=== Exercise aim ===
Gather all lines in the data that hold the string "Pavlos".

[Extracted page text data]
————————
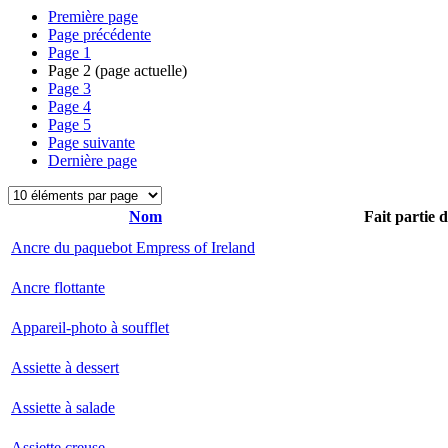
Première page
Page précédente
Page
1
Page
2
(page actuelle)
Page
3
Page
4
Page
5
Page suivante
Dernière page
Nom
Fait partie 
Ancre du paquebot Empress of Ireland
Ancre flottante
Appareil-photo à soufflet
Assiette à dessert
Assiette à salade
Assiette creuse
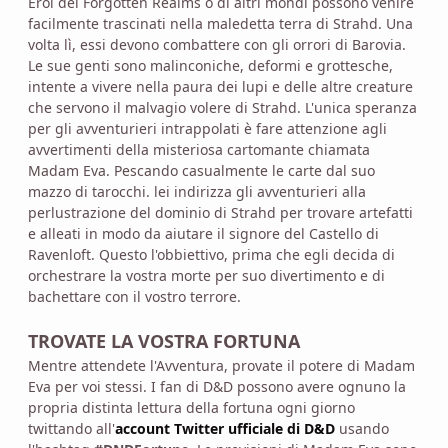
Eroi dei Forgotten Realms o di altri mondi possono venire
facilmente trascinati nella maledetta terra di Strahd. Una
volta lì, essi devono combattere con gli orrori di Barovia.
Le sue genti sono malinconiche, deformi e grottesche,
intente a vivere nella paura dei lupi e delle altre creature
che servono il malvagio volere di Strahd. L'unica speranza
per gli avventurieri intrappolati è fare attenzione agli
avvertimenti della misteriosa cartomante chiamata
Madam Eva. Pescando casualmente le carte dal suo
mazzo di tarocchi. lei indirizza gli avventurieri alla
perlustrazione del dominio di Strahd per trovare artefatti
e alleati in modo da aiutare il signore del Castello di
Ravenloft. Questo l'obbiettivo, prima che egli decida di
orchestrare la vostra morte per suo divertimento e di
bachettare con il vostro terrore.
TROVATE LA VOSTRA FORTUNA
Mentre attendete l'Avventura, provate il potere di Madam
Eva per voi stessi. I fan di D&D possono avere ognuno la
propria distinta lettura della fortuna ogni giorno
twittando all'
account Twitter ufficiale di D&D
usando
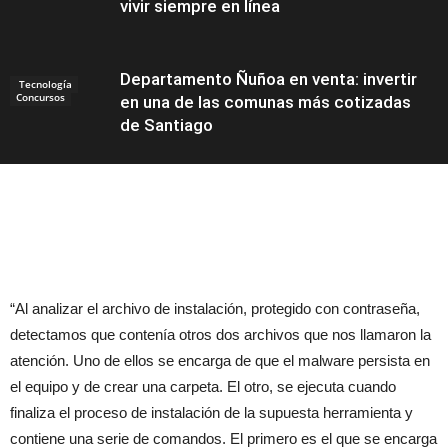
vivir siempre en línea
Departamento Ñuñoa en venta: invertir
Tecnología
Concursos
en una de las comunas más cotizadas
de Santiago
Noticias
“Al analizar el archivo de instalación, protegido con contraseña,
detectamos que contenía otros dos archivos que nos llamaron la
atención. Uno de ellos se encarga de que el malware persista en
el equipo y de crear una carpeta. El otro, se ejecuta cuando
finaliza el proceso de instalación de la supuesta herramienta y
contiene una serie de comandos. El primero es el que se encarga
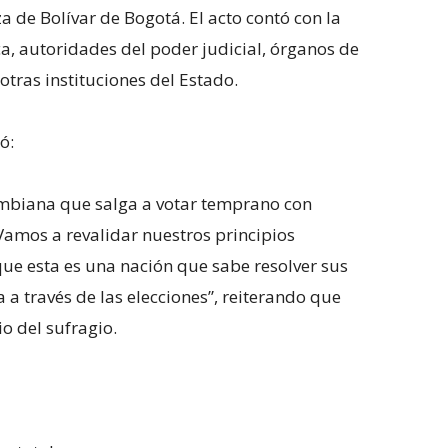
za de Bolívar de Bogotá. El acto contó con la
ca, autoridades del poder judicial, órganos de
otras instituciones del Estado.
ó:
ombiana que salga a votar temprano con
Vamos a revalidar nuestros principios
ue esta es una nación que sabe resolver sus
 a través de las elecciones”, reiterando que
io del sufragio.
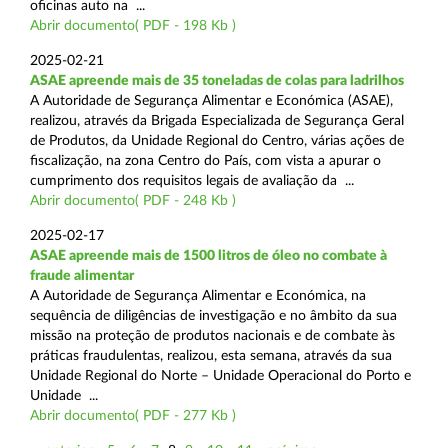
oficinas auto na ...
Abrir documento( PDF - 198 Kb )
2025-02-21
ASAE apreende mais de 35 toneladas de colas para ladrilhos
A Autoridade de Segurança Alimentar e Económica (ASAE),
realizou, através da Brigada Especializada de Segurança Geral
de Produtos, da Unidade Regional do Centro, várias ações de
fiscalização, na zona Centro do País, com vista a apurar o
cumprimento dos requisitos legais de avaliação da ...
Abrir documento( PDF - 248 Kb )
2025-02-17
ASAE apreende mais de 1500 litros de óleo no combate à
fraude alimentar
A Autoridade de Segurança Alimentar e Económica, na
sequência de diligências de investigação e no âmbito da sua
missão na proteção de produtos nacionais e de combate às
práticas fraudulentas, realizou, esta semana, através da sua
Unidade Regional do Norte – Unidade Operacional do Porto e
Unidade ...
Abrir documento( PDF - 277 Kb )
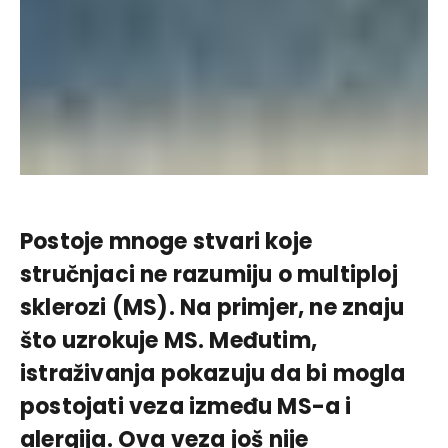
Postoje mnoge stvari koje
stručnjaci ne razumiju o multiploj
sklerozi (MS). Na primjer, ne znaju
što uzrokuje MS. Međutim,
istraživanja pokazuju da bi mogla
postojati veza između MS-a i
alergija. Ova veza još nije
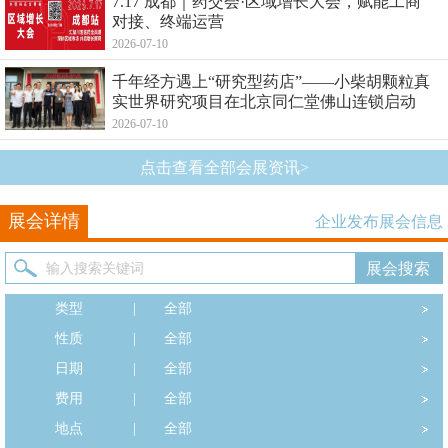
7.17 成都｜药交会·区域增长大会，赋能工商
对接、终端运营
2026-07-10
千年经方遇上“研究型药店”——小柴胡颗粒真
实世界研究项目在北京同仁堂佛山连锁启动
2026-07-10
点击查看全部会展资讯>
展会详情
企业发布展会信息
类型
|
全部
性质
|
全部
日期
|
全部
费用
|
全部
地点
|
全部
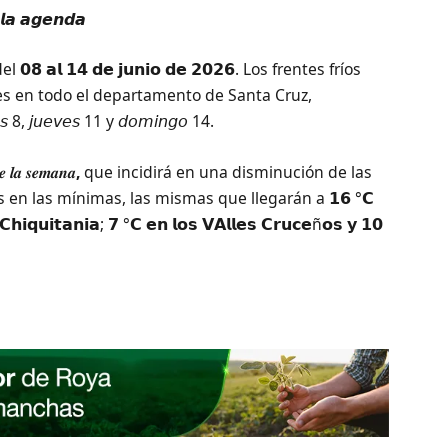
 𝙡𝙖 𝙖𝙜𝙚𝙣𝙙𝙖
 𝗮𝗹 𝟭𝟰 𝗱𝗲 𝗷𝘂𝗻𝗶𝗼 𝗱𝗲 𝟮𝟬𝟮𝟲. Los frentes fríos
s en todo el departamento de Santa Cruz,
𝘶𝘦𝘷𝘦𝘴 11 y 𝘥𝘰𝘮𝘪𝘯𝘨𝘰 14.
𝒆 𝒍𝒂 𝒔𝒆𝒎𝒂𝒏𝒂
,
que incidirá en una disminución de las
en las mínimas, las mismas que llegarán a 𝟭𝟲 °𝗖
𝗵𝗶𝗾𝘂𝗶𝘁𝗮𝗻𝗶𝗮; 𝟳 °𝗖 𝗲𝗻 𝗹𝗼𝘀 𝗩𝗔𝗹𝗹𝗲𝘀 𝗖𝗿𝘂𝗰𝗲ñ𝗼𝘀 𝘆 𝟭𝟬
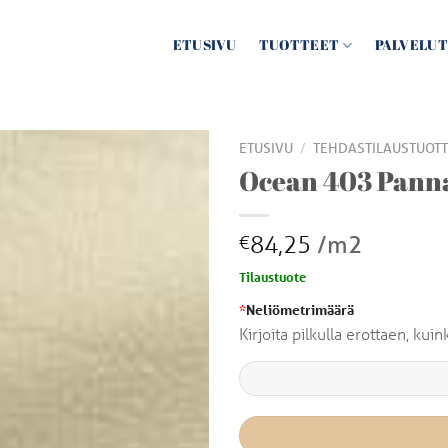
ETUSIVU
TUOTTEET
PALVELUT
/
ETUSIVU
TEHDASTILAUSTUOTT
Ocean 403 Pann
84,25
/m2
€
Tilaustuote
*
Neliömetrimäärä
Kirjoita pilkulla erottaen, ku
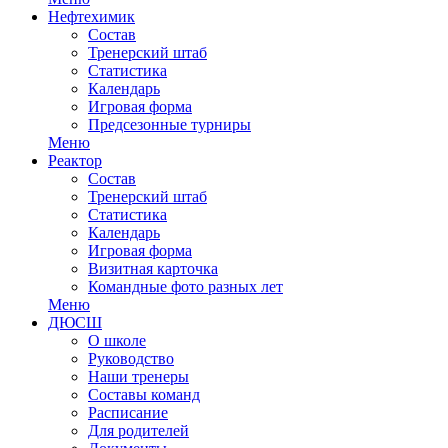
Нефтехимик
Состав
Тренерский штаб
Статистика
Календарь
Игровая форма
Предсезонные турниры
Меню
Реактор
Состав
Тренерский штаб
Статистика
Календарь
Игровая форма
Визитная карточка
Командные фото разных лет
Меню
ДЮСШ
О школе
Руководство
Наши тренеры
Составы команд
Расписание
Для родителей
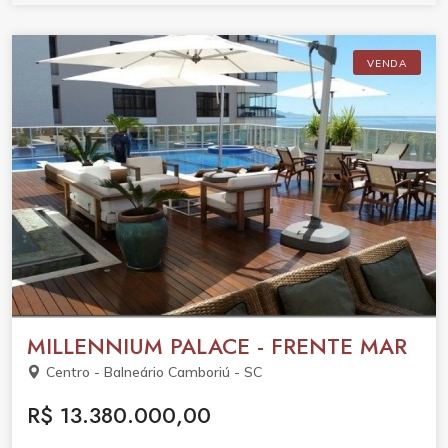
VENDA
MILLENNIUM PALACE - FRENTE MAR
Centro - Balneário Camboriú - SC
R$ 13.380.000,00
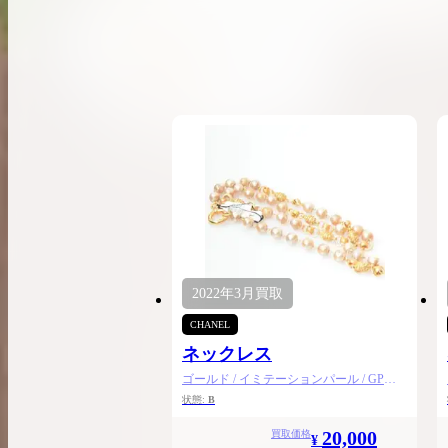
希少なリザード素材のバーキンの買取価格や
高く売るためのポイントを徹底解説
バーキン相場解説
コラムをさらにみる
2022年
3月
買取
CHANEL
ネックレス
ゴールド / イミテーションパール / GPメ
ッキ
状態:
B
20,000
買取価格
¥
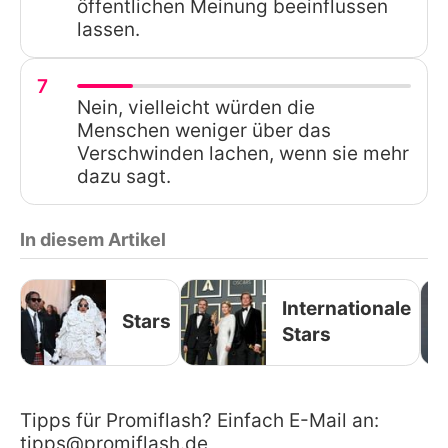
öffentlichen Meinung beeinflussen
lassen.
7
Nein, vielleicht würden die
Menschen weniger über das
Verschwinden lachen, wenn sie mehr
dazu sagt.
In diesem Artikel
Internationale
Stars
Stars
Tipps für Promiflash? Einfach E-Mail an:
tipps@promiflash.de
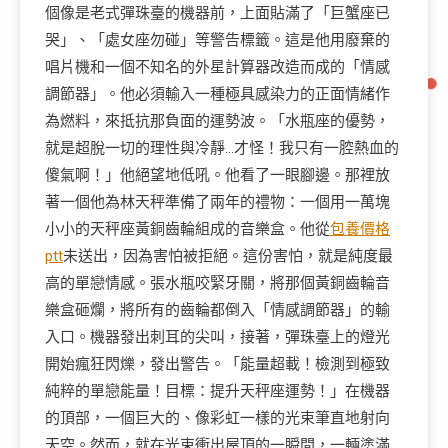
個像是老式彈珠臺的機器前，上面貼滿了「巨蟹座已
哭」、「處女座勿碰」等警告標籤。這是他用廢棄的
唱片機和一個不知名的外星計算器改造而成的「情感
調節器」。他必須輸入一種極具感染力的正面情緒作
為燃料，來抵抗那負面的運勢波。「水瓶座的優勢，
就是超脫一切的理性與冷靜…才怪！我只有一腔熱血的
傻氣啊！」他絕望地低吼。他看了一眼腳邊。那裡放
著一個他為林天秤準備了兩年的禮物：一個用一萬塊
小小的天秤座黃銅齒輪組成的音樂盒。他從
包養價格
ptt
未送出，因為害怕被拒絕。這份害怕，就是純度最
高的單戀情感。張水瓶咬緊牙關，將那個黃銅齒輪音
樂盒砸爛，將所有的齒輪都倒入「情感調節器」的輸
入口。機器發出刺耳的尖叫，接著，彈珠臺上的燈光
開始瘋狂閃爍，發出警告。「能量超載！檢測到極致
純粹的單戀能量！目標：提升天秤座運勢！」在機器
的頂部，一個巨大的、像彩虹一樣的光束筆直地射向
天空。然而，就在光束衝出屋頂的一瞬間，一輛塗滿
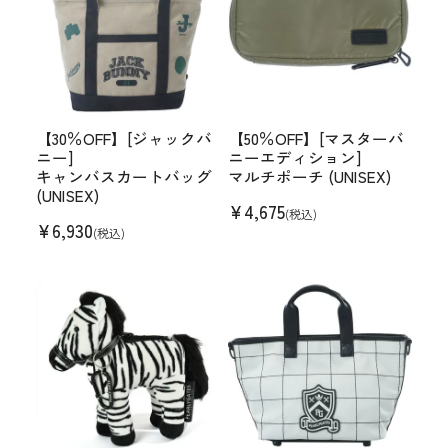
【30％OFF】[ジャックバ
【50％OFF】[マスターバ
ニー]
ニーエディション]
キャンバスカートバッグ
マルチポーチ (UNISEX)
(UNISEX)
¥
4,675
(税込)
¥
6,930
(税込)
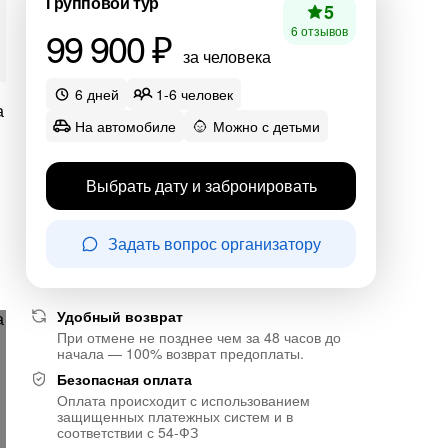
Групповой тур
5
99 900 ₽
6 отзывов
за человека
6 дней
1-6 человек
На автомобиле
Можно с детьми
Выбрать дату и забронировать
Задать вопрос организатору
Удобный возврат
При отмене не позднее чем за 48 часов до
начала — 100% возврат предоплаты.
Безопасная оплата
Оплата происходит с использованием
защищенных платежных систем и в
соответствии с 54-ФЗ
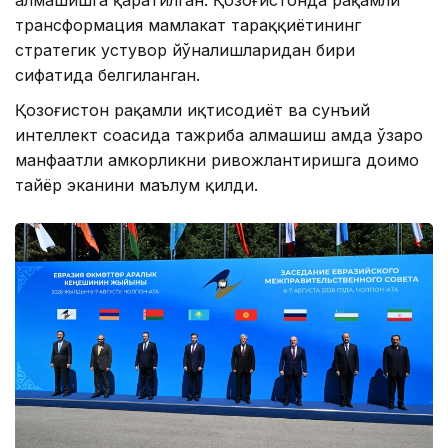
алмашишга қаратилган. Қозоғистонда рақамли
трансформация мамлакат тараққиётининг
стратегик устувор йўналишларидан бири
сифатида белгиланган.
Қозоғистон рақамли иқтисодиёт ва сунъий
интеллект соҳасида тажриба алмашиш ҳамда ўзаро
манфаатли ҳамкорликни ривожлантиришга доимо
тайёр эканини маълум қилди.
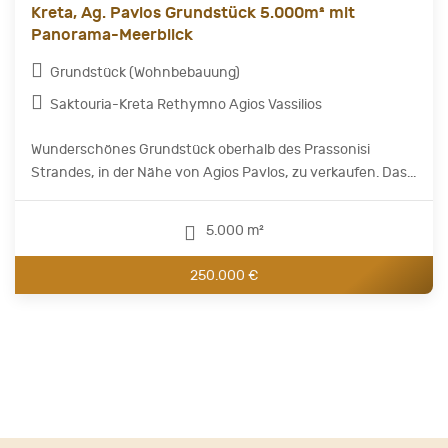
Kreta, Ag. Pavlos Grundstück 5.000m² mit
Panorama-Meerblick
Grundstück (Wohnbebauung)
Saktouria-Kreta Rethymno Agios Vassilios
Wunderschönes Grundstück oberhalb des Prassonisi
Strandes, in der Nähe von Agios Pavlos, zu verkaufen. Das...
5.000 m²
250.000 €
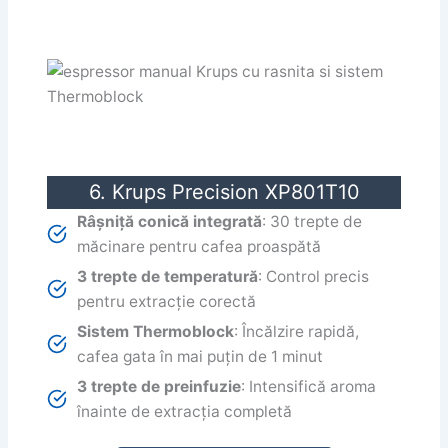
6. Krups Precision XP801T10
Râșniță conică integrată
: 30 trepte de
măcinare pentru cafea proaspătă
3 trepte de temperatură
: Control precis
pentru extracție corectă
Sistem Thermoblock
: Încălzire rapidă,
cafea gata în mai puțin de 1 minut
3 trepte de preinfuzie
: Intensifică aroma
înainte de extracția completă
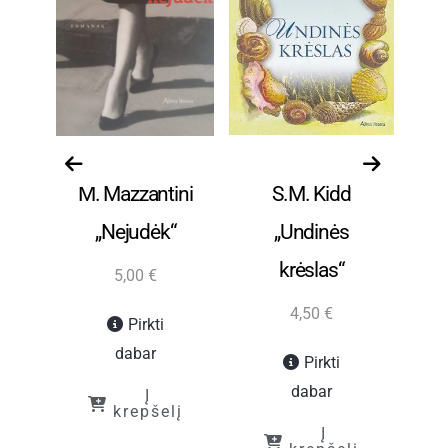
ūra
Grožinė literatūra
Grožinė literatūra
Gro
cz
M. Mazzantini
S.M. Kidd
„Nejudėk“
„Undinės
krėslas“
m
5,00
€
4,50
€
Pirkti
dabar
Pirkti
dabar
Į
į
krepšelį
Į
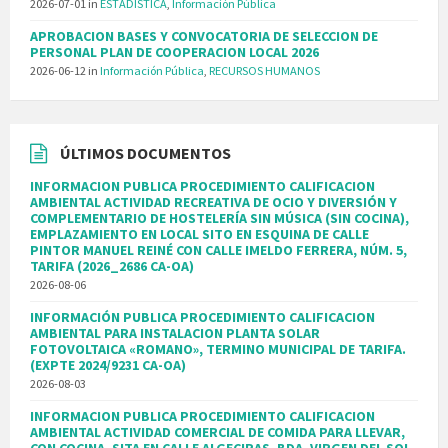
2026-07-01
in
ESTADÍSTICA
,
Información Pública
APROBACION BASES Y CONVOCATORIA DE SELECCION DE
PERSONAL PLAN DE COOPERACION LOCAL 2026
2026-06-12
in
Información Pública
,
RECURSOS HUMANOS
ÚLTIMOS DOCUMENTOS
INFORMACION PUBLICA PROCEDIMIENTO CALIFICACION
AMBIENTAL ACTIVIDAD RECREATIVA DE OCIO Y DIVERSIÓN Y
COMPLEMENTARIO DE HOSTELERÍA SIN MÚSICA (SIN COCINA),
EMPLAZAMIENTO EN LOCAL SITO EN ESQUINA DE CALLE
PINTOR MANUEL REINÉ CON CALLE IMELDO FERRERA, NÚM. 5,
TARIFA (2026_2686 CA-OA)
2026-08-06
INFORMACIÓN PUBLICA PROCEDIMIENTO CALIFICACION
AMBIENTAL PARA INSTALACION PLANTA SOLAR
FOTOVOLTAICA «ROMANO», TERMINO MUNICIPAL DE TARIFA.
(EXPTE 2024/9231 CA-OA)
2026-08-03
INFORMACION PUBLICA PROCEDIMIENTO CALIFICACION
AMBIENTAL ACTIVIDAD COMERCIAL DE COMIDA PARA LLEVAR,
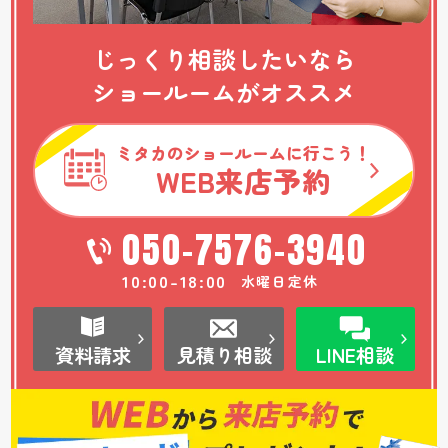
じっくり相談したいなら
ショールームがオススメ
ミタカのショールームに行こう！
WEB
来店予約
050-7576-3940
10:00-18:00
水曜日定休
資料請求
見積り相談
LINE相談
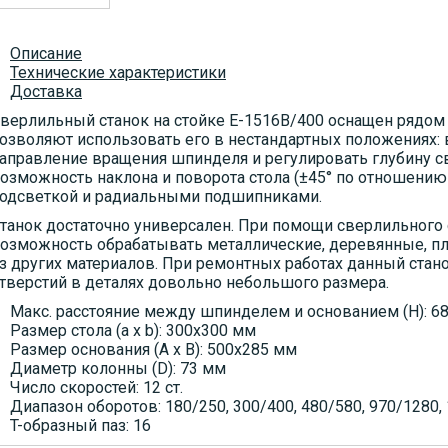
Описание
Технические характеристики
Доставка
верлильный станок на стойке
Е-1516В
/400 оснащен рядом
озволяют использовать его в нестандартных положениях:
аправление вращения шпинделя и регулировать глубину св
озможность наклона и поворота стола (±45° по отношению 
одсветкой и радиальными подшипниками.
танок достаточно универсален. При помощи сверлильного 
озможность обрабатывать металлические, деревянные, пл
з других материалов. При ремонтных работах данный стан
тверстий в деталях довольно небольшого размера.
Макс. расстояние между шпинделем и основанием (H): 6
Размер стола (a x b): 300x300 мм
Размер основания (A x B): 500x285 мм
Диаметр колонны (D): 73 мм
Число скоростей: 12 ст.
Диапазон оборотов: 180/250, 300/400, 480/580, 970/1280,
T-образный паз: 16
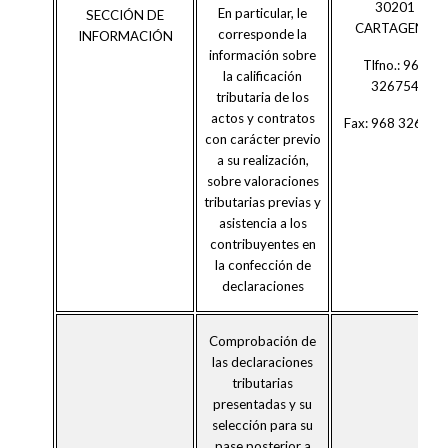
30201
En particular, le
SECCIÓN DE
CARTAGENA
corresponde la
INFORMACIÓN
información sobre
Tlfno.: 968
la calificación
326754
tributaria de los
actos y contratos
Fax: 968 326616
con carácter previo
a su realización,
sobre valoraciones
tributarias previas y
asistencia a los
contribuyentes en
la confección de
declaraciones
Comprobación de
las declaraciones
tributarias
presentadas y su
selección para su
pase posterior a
————————
=== Task answer ===
Kreta, Ag. Pavlos Grundstück 5.000m² mit
Strandes, in der Nähe von Agios Pavlos, zu verkaufen. Das...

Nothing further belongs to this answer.